For the channel of capital from business cooperation, this source is also limited due to the State Bank’s credit risk control policy on the correct use of loans, limiting capital contribution and business cooperation (Circular 06 amending Circular 39 although it has been postponed according to Circular 10). In addition, the bond channel is also limited in terms of bond issuance purposes (Decree 65).

It can be said that the quality of corporate RE credit is decreasing amid the weakening credit quality of investors. As a result, the real estate market is facing many difficulties, and the execution and sales capabilities of real estate developers are significantly affected, as evidenced by the sharp decline in the prepayment/receivables ratio.

In addition, the financial health and liquidity of RE companies are also weakened when there is pressure to repay large debts and pay interests, while the cash flow from business operations is insufficient to meet these obligations.

It should be noted that while the demand for real estate is high, the supply/legal issues affect the completion of projects and the bankability of banks, which is still a major challenge.

The prospects for 2024 are still unclear and depend largely on the focus on resolving bad corporate bond debts and RE borrowing debts, although business credit for RE has returned to growth (+ 21.86% for the first 9 months of 2023), the scale is still too small compared to the capital needs of this sector. Meanwhile, the pressure to repay both principal and interest from corporate bonds of RE companies in the next 12-24 months is quite high with a total amount of up to VND 275.7 trillion ($12 billion).

Expected cash flow from corporate bonds of RE companies (VND Billion). Source: FiinRatings


Unlocking credit capital solutions

Unlocking credit capital solutions for RE market need resolute implementation from all parties involved, and bondholders may have to accept a reduction in bond value (hair-cut), the amount of value reduced according to a certain ratio to help reduce debt, and could be converted into shares of issuing entities/banks.
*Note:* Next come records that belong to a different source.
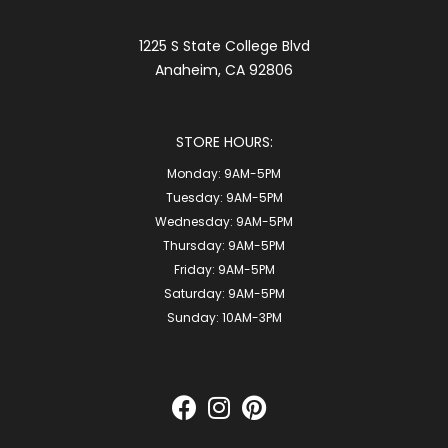
1225 S State College Blvd
Anaheim, CA 92806
STORE HOURS:
Monday:
9AM-5PM
Tuesday:
9AM-5PM
Wednesday:
9AM-5PM
Thursday:
9AM-5PM
Friday:
9AM-5PM
Saturday:
9AM-5PM
Sunday:
10AM-3PM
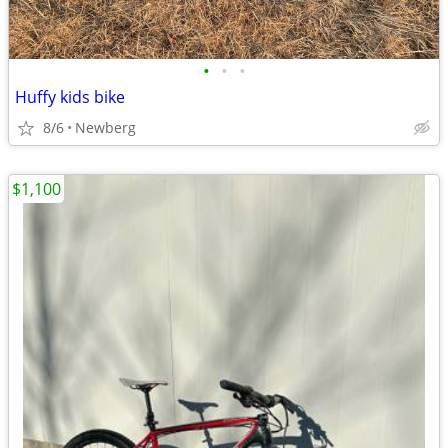
•
•
•
Huffy kids bike
8/6
Newberg
$1,100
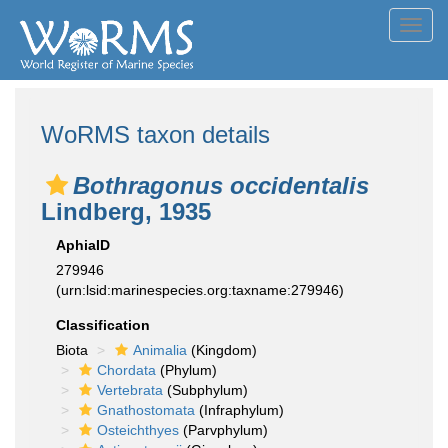
Toggl
navig
WoRMS taxon details
Bothragonus occidentalis
Lindberg, 1935
AphiaID
279946
(urn:lsid:marinespecies.org:taxname:279946)
Classification
Biota
Animalia
(Kingdom)
Chordata
(Phylum)
Vertebrata
(Subphylum)
Gnathostomata
(Infraphylum)
Osteichthyes
(Parvphylum)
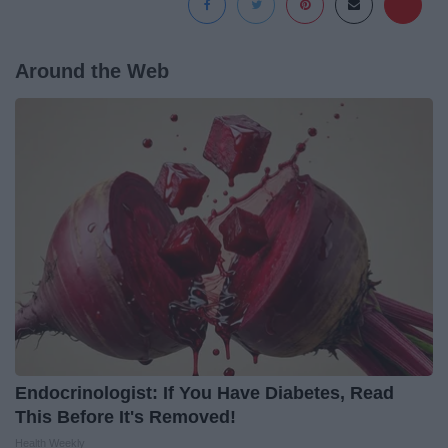
Around the Web
Endocrinologist: If You Have Diabetes, Read
This Before It's Removed!
Health Weekly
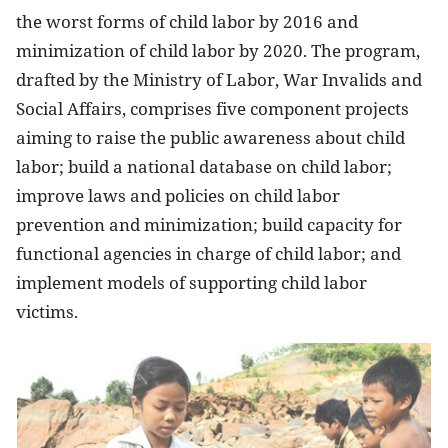
the worst forms of child labor by 2016 and
minimization of child labor by 2020.
The program,
drafted by the Ministry of Labor, War Invalids and
Social Affairs, comprises five component projects
aiming to raise the public awareness about child
labor; build a national database on child labor;
improve laws and policies on child labor
prevention and minimization; build capacity for
functional agencies in charge of child labor; and
implement models of supporting child labor
victims.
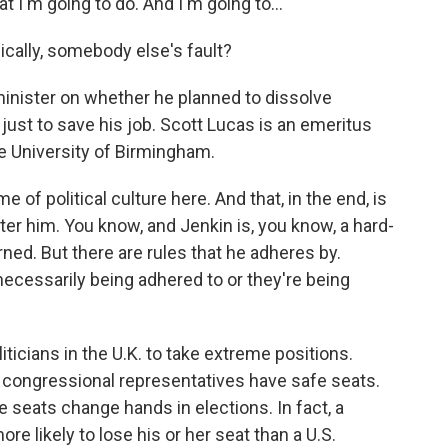
t I'm going to do. And I'm going to...
ically, somebody else's fault?
inister on whether he planned to dissolve
 just to save his job. Scott Lucas is an emeritus
the University of Birmingham.
of political culture here. And that, in the end, is
ter him. You know, and Jenkin is, you know, a hard-
rned. But there are rules that he adheres by.
necessarily being adhered to or they're being
oliticians in the U.K. to take extreme positions.
congressional representatives have safe seats.
ore seats change hands in elections. In fact, a
ore likely to lose his or her seat than a U.S.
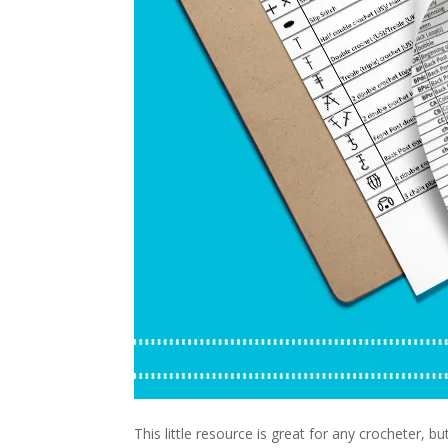
This little resource is great for any crocheter, b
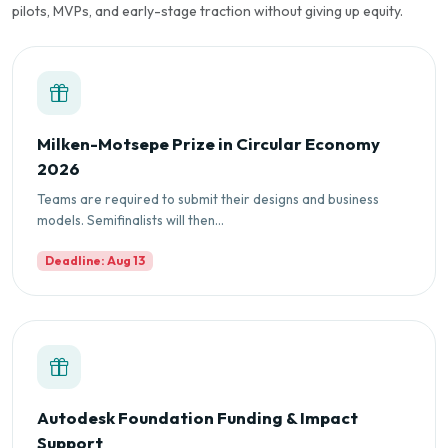
pilots, MVPs, and early-stage traction without giving up equity.
Milken-Motsepe Prize in Circular Economy
2026
Teams are required to submit their designs and business
models. Semifinalists will then...
Deadline: Aug 13
Autodesk Foundation Funding & Impact
Support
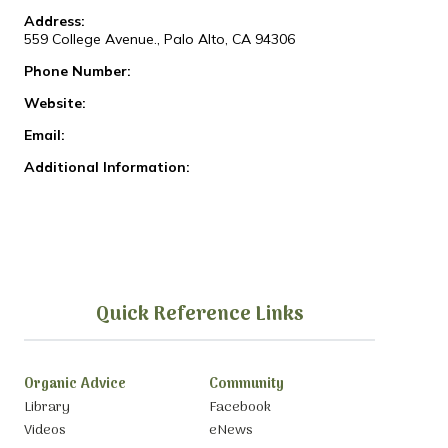
Address:
559 College Avenue., Palo Alto, CA 94306
Phone Number:
Website:
Email:
Additional Information:
Quick Reference Links
Organic Advice
Community
Library
Facebook
Videos
eNews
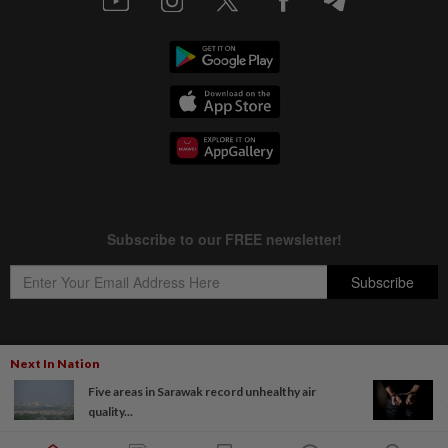
Next In Nation
Copyright © 1995-
2026
Star Media Group Berhad [197101000523 (10894-D)]
Five areas in Sarawak record unhealthy air
Best viewed on Chrome browsers.
quality...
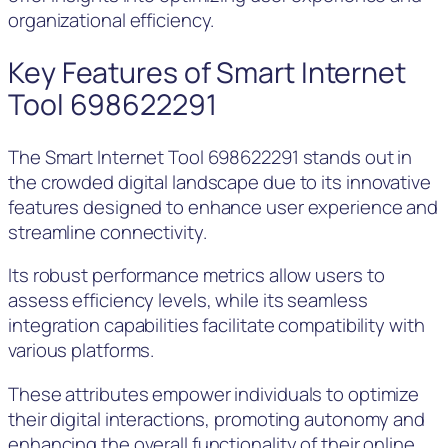
organizational efficiency.
Key Features of Smart Internet
Tool 698622291
The Smart Internet Tool 698622291 stands out in
the crowded digital landscape due to its innovative
features designed to enhance user experience and
streamline connectivity.
Its robust performance metrics allow users to
assess efficiency levels, while its seamless
integration capabilities facilitate compatibility with
various platforms.
These attributes empower individuals to optimize
their digital interactions, promoting autonomy and
enhancing the overall functionality of their online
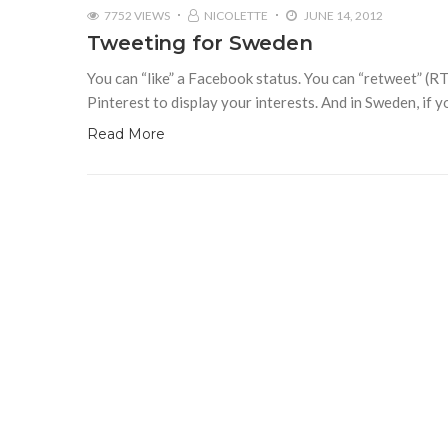
7752 VIEWS
NICOLETTE
JUNE 14, 2012
Tweeting for Sweden
You can “like” a Facebook status. You can “retweet” (RT)
Pinterest to display your interests. And in Sweden, if yo
Read More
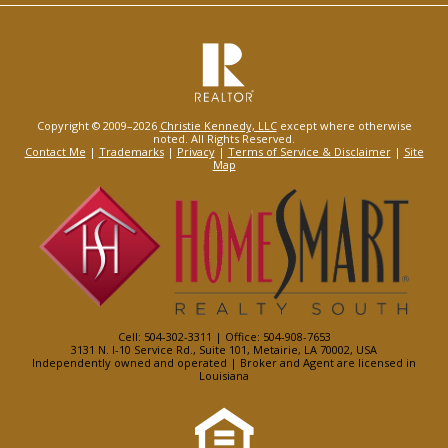
Copyright © 2009–2026
Christie Kennedy, LLC
except where otherwise
noted. All Rights Reserved.
Contact Me
|
Trademarks
|
Privacy
|
Terms of Service & Disclaimer
|
Site
Map
Cell: 504-302-3311 | Office: 504-908-7653
3131 N. I-10 Service Rd., Suite 101, Metairie, LA 70002, USA
Independently owned and operated | Broker and Agent are licensed in
Louisiana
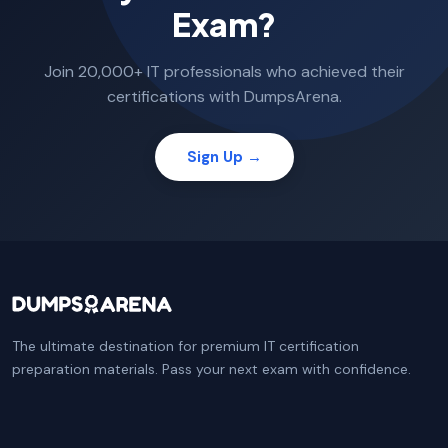
Exam?
Join 20,000+ IT professionals who achieved their
certifications with DumpsArena.
Sign Up →
The ultimate destination for premium IT certification
preparation materials. Pass your next exam with confidence.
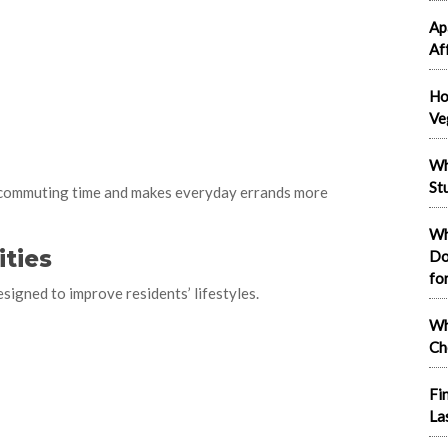
Ap
Af
Ho
Ve
Wh
St
 commuting time and makes everyday errands more
Wh
ties
Do
fo
igned to improve residents’ lifestyles.
Wh
Ch
Fi
La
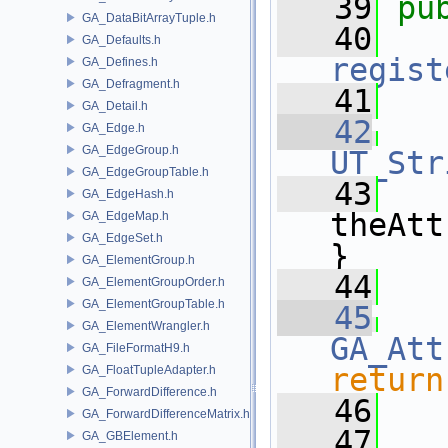
   39
pu
GA_DataBitArrayTuple.h
   40
GA_Defaults.h
regist
GA_Defines.h
GA_Defragment.h
   41
GA_Detail.h
   42
GA_Edge.h
GA_EdgeGroup.h
UT_Str
GA_EdgeGroupTable.h
   43
   
GA_EdgeHash.h
theAtt
GA_EdgeMap.h
GA_EdgeSet.h
}
GA_ElementGroup.h
   44
GA_ElementGroupOrder.h
GA_ElementGroupTable.h
   45
GA_ElementWrangler.h
GA_Att
GA_FileFormatH9.h
return
GA_FloatTupleAdapter.h
GA_ForwardDifference.h
   46
GA_ForwardDifferenceMatrix.h
   47
GA_GBElement.h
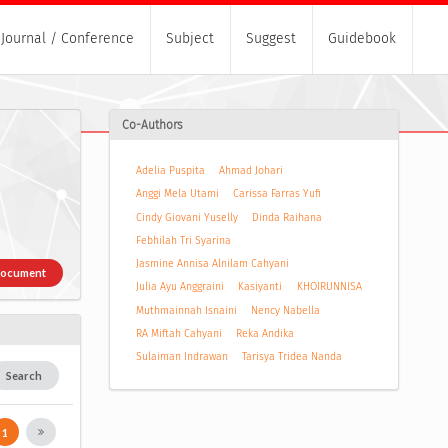
Journal / Conference
Subject
Suggest
Guidebook
Co-Authors
Adelia Puspita
Ahmad Johari
Anggi Mela Utami
Carissa Farras Yufi
Cindy Giovani Yuselly
Dinda Raihana
Febhilah Tri Syarina
Jasmine Annisa Alnilam Cahyani
Document
Julia Ayu Anggraini
Kasiyanti
KHOIRUNNISA
Muthmainnah Isnaini
Nency Nabella
RA Miftah Cahyani
Reka Andika
Sulaiman Indrawan
Tarisya Tridea Nanda
Search
1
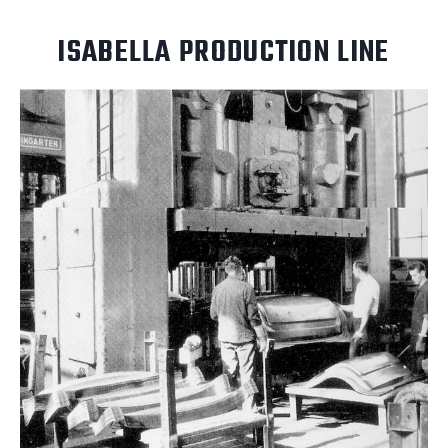
ISABELLA PRODUCTION LINE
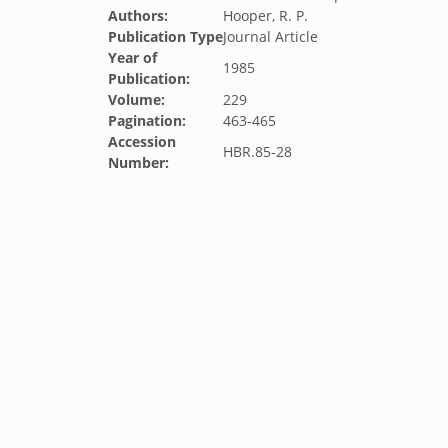
Authors:
Hooper, R. P.
Publication Type
Journal Article
Year of
1985
Publication:
Volume:
229
Pagination:
463-465
Accession
HBR.85-28
Number:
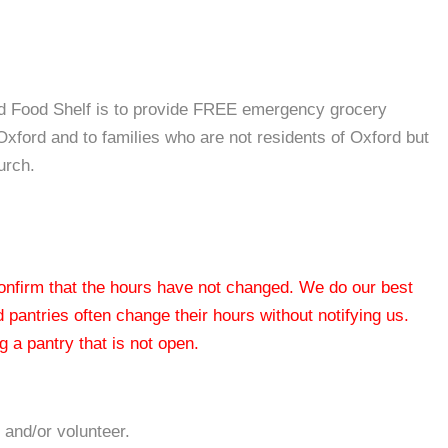
d Food Shelf is to provide FREE emergency grocery
 Oxford and to families who are not residents of Oxford but
urch.
 confirm that the hours have not changed. We do our best
od pantries often change their hours without notifying us.
 a pantry that is not open.
 and/or volunteer.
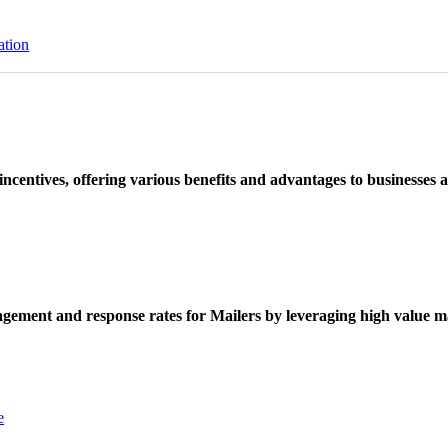
ation
ncentives, offering various benefits and advantages to businesses a
ement and response rates for Mailers by leveraging high value ma
e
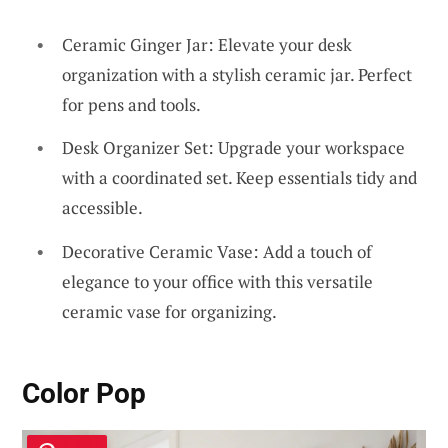
Ceramic Ginger Jar: Elevate your desk
organization with a stylish ceramic jar. Perfect
for pens and tools.
Desk Organizer Set: Upgrade your workspace
with a coordinated set. Keep essentials tidy and
accessible.
Decorative Ceramic Vase: Add a touch of
elegance to your office with this versatile
ceramic vase for organizing.
Color Pop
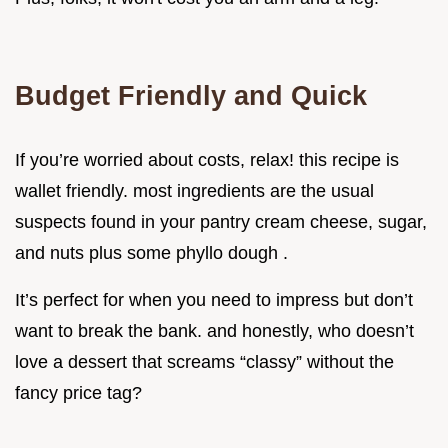
Budget Friendly and Quick
If you’re worried about costs, relax! this recipe is
wallet friendly. most ingredients are the usual
suspects found in your pantry cream cheese, sugar,
and nuts plus some phyllo dough .
It’s perfect for when you need to impress but don’t
want to break the bank. and honestly, who doesn’t
love a dessert that screams “classy” without the
fancy price tag?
Besides “technical” measures, the most important thing is to effectively implement solutions to remove legal barriers in projects, projects that have completed land clearance and only require tax obligations and construction permits. Other projects need to be reviewed and considered their ability to pay to have their pink books issued. In addition, there should also be a closed housing credit stimulus program, promoting credit for home buyers with specific conditions for the parties, focusing on the middle-low segment.

Particularly, improving information transparency and boosting bond issuance should come early. The reality shows that the bond issuance activity is gradually recovering. Projects with legal clarity and appropriate proactive transparency still have opportunities for capital mobilization.

Currently, the market expects the revision of Circular 02 (providing conditions for credit restructuring) and the revision of Decree 08 (postponement of corporate bonds) to have a positive impact on the corporate bond market, but the cross-impact on bank credit is currently a major risk, especially for banks with low capital buffers or low bad debt coverage.

With the identification of 147 violating organizations for interest/principal repayment, helping the market identify a group of healthy financial bondholders, that is a basis and premise for restoring corporate bond issuance activities of this group of bondholders, banks and businesses in general.